Elon Musk's X logo for Twitter

Elon Musk’s X logo for Twitter (Anadolu Agency/Getty)

The applicants must be “passionate about protecting users from global disinformation,” as well as “combating threats to online conversational health,” and “helping people find credible information online” regarding elections.

Qualified applicants must also “have a deep understanding of geopolitical, disinformation, and cybersecurity trends,” with fluency in Russian, Mandarin or Cantonese preferred, the report added.

Critics quickly flagged the jobs as “censorship positions,” and social media users pointed out the accounts  team leader Aaron Rodericks follows on rival platform BlueSky, which former State Department cyber official Mike Benz referred to as “every high-level spook & censorship industry heavyweight in the world.”

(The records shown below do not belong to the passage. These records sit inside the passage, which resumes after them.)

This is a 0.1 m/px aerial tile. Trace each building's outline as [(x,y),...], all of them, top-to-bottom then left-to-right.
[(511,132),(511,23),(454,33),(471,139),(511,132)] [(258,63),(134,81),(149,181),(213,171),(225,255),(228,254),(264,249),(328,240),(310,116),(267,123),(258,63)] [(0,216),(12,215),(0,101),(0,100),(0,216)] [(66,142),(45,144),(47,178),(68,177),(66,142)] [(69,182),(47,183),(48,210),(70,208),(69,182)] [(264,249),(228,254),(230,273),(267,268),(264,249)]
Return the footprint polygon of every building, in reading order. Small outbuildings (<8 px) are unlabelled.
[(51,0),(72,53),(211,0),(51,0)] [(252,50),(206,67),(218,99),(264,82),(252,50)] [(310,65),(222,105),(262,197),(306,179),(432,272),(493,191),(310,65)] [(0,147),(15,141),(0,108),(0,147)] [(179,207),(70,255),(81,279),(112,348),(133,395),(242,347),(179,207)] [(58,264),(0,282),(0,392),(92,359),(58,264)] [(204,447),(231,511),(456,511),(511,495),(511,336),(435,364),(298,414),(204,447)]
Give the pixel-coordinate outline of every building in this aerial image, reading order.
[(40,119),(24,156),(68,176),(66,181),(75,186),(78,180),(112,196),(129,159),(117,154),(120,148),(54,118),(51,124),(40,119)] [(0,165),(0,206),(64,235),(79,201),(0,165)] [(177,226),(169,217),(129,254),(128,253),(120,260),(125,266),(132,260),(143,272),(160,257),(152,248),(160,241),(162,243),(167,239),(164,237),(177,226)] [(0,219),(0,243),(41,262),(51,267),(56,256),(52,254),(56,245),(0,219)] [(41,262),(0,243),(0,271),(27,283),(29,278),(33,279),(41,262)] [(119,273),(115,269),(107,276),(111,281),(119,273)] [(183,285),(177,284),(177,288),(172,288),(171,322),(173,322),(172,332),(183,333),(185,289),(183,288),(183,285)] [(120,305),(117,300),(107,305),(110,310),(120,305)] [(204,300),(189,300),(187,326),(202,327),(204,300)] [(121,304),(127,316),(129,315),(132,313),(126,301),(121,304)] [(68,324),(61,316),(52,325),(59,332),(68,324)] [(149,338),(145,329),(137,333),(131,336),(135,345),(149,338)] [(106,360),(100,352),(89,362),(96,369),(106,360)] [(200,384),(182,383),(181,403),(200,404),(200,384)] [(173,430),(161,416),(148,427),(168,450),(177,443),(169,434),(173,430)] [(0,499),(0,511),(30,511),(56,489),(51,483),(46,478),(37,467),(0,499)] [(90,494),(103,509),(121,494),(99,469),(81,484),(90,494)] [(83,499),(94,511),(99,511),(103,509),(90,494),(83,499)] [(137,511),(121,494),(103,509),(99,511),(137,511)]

The accounts Rodericks is following reportedly include leaders of anti-disinformation groups that worked closely with the Cybersecurity and Infrastructure Security Agency (CISA).

In February, social media analyst Kristen Ruby noted that the Musk-owned platform still had its recently renamed civic integrity misleading information policy.

This authorizes Twitter/X to remove, stifle, and label “content that may suppress participation,” as well as “mislead” about civic processes, cause “confusion,” or contain “satirical or humorous elements.”

In the Twitter Files, Rodericks was shown to be a skeptic of the U.S. government’s reports of disinformation and foreign influence, and claimed, internally, that the State Department’s Global Engagement Center “doubled their budget by aggressively overstating threats.”

In response to an inquiry by Just the News about how he squared his skepticism of GEC claims with the duties he’s hiring for, Rodericks said, “Be skeptical of all claims until proven with evidence.”

“GEC had terrible methodology for their social media research,” he added. “As a govt org they have a greater responsibility to be accurate when making claims.”